Task objective: Produce an exact copy of all the records.

(Saved data entries)
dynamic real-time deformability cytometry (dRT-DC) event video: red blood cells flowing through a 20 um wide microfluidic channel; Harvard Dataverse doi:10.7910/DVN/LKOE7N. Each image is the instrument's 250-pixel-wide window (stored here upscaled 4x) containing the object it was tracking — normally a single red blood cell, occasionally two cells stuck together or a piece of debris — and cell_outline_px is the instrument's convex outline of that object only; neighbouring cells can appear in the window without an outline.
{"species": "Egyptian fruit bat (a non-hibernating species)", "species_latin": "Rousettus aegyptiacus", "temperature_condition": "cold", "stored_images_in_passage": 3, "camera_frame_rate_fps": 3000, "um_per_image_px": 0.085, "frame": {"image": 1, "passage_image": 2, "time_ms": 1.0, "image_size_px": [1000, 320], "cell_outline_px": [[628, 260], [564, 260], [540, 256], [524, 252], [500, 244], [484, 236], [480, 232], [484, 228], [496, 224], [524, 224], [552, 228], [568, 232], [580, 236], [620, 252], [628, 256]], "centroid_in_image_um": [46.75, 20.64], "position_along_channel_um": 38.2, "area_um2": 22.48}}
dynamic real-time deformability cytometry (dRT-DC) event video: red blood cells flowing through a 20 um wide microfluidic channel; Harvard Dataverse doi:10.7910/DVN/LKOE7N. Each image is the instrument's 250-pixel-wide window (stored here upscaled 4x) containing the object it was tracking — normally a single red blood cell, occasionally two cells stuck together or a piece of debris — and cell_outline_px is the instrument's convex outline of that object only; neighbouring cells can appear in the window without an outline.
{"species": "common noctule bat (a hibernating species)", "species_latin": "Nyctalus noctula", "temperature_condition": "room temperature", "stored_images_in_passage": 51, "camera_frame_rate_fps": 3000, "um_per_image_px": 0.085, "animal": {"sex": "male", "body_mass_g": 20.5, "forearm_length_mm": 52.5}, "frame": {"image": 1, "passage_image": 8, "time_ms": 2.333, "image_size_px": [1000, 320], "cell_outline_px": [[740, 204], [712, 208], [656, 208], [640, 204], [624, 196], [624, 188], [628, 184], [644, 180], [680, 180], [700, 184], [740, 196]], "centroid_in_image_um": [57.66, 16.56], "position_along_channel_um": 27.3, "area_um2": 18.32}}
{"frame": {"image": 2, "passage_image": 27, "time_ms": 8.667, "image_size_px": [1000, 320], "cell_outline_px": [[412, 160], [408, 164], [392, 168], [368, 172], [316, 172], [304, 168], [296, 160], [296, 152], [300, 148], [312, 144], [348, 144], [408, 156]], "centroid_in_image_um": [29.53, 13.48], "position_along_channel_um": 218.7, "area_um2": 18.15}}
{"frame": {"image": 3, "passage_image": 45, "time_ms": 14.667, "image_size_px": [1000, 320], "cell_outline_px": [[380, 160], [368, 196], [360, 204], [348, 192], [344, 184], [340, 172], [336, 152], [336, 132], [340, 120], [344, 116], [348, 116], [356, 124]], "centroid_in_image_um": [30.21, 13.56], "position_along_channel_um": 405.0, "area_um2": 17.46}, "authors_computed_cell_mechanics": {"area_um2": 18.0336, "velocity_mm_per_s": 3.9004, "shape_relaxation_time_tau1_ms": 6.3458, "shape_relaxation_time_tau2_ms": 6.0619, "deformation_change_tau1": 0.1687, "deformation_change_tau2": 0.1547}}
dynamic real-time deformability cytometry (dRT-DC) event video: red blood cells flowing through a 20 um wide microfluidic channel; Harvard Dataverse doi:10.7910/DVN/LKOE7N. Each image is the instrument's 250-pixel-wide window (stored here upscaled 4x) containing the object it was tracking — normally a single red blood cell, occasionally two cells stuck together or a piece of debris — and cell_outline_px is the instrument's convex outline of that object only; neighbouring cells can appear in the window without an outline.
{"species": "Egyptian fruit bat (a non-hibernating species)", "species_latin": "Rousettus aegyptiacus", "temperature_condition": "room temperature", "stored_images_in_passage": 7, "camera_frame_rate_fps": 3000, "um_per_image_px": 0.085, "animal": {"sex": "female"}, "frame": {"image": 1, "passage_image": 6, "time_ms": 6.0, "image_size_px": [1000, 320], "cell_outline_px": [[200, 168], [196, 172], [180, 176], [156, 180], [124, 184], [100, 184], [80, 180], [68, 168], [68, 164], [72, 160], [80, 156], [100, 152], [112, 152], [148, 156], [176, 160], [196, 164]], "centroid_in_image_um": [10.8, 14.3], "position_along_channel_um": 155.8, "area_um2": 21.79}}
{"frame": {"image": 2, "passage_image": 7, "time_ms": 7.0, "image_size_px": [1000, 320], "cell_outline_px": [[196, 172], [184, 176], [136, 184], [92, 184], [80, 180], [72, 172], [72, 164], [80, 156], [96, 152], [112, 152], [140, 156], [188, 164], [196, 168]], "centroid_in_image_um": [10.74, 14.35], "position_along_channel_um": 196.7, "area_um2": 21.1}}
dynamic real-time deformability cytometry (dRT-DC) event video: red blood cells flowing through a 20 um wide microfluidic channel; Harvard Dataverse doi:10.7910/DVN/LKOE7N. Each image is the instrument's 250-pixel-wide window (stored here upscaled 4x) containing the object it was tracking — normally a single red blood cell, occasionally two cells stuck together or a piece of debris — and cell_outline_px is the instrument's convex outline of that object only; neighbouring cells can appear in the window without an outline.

Full solution:
dynamic real-time deformability cytometry (dRT-DC) event video: red blood cells flowing through a 20 um wide microfluidic channel; Harvard Dataverse doi:10.7910/DVN/LKOE7N. Each image is the instrument's 250-pixel-wide window (stored here upscaled 4x) containing the object it was tracking — normally a single red blood cell, occasionally two cells stuck together or a piece of debris — and cell_outline_px is the instrument's convex outline of that object only; neighbouring cells can appear in the window without an outline.
{"species": "Egyptian fruit bat (a non-hibernating species)", "species_latin": "Rousettus aegyptiacus", "temperature_condition": "cold", "stored_images_in_passage": 3, "camera_frame_rate_fps": 3000, "um_per_image_px": 0.085, "frame": {"image": 1, "passage_image": 2, "time_ms": 1.0, "image_size_px": [1000, 320], "cell_outline_px": [[628, 260], [564, 260], [540, 256], [524, 252], [500, 244], [484, 236], [480, 232], [484, 228], [496, 224], [524, 224], [552, 228], [568, 232], [580, 236], [620, 252], [628, 256]], "centroid_in_image_um": [46.75, 20.64], "position_along_channel_um": 38.2, "area_um2": 22.48}}
dynamic real-time deformability cytometry (dRT-DC) event video: red blood cells flowing through a 20 um wide microfluidic channel; Harvard Dataverse doi:10.7910/DVN/LKOE7N. Each image is the instrument's 250-pixel-wide window (stored here upscaled 4x) containing the object it was tracking — normally a single red blood cell, occasionally two cells stuck together or a piece of debris — and cell_outline_px is the instrument's convex outline of that object only; neighbouring cells can appear in the window without an outline.
{"species": "common noctule bat (a hibernating species)", "species_latin": "Nyctalus noctula", "temperature_condition": "room temperature", "stored_images_in_passage": 51, "camera_frame_rate_fps": 3000, "um_per_image_px": 0.085, "animal": {"sex": "male", "body_mass_g": 20.5, "forearm_length_mm": 52.5}, "frame": {"image": 1, "passage_image": 8, "time_ms": 2.333, "image_size_px": [1000, 320], "cell_outline_px": [[740, 204], [712, 208], [656, 208], [640, 204], [624, 196], [624, 188], [628, 184], [644, 180], [680, 180], [700, 184], [740, 196]], "centroid_in_image_um": [57.66, 16.56], "position_along_channel_um": 27.3, "area_um2": 18.32}}
{"frame": {"image": 2, "passage_image": 27, "time_ms": 8.667, "image_size_px": [1000, 320], "cell_outline_px": [[412, 160], [408, 164], [392, 168], [368, 172], [316, 172], [304, 168], [296, 160], [296, 152], [300, 148], [312, 144], [348, 144], [408, 156]], "centroid_in_image_um": [29.53, 13.48], "position_along_channel_um": 218.7, "area_um2": 18.15}}
{"frame": {"image": 3, "passage_image": 45, "time_ms": 14.667, "image_size_px": [1000, 320], "cell_outline_px": [[380, 160], [368, 196], [360, 204], [348, 192], [344, 184], [340, 172], [336, 152], [336, 132], [340, 120], [344, 116], [348, 116], [356, 124]], "centroid_in_image_um": [30.21, 13.56], "position_along_channel_um": 405.0, "area_um2": 17.46}, "authors_computed_cell_mechanics": {"area_um2": 18.0336, "velocity_mm_per_s": 3.9004, "shape_relaxation_time_tau1_ms": 6.3458, "shape_relaxation_time_tau2_ms": 6.0619, "deformation_change_tau1": 0.1687, "deformation_change_tau2": 0.1547}}
dynamic real-time deformability cytometry (dRT-DC) event video: red blood cells flowing through a 20 um wide microfluidic channel; Harvard Dataverse doi:10.7910/DVN/LKOE7N. Each image is the instrument's 250-pixel-wide window (stored here upscaled 4x) containing the object it was tracking — normally a single red blood cell, occasionally two cells stuck together or a piece of debris — and cell_outline_px is the instrument's convex outline of that object only; neighbouring cells can appear in the window without an outline.
{"species": "Egyptian fruit bat (a non-hibernating species)", "species_latin": "Rousettus aegyptiacus", "temperature_condition": "room temperature", "stored_images_in_passage": 7, "camera_frame_rate_fps": 3000, "um_per_image_px": 0.085, "animal": {"sex": "female"}, "frame": {"image": 1, "passage_image": 6, "time_ms": 6.0, "image_size_px": [1000, 320], "cell_outline_px": [[200, 168], [196, 172], [180, 176], [156, 180], [124, 184], [100, 184], [80, 180], [68, 168], [68, 164], [72, 160], [80, 156], [100, 152], [112, 152], [148, 156], [176, 160], [196, 164]], "centroid_in_image_um": [10.8, 14.3], "position_along_channel_um": 155.8, "area_um2": 21.79}}
{"frame": {"image": 2, "passage_image": 7, "time_ms": 7.0, "image_size_px": [1000, 320], "cell_outline_px": [[196, 172], [184, 176], [136, 184], [92, 184], [80, 180], [72, 172], [72, 164], [80, 156], [96, 152], [112, 152], [140, 156], [188, 164], [196, 168]], "centroid_in_image_um": [10.74, 14.35], "position_along_channel_um": 196.7, "area_um2": 21.1}}
dynamic real-time deformability cytometry (dRT-DC) event video: red blood cells flowing through a 20 um wide microfluidic channel; Harvard Dataverse doi:10.7910/DVN/LKOE7N. Each image is the instrument's 250-pixel-wide window (stored here upscaled 4x) containing the object it was tracking — normally a single red blood cell, occasionally two cells stuck together or a piece of debris — and cell_outline_px is the instrument's convex outline of that object only; neighbouring cells can appear in the window without an outline.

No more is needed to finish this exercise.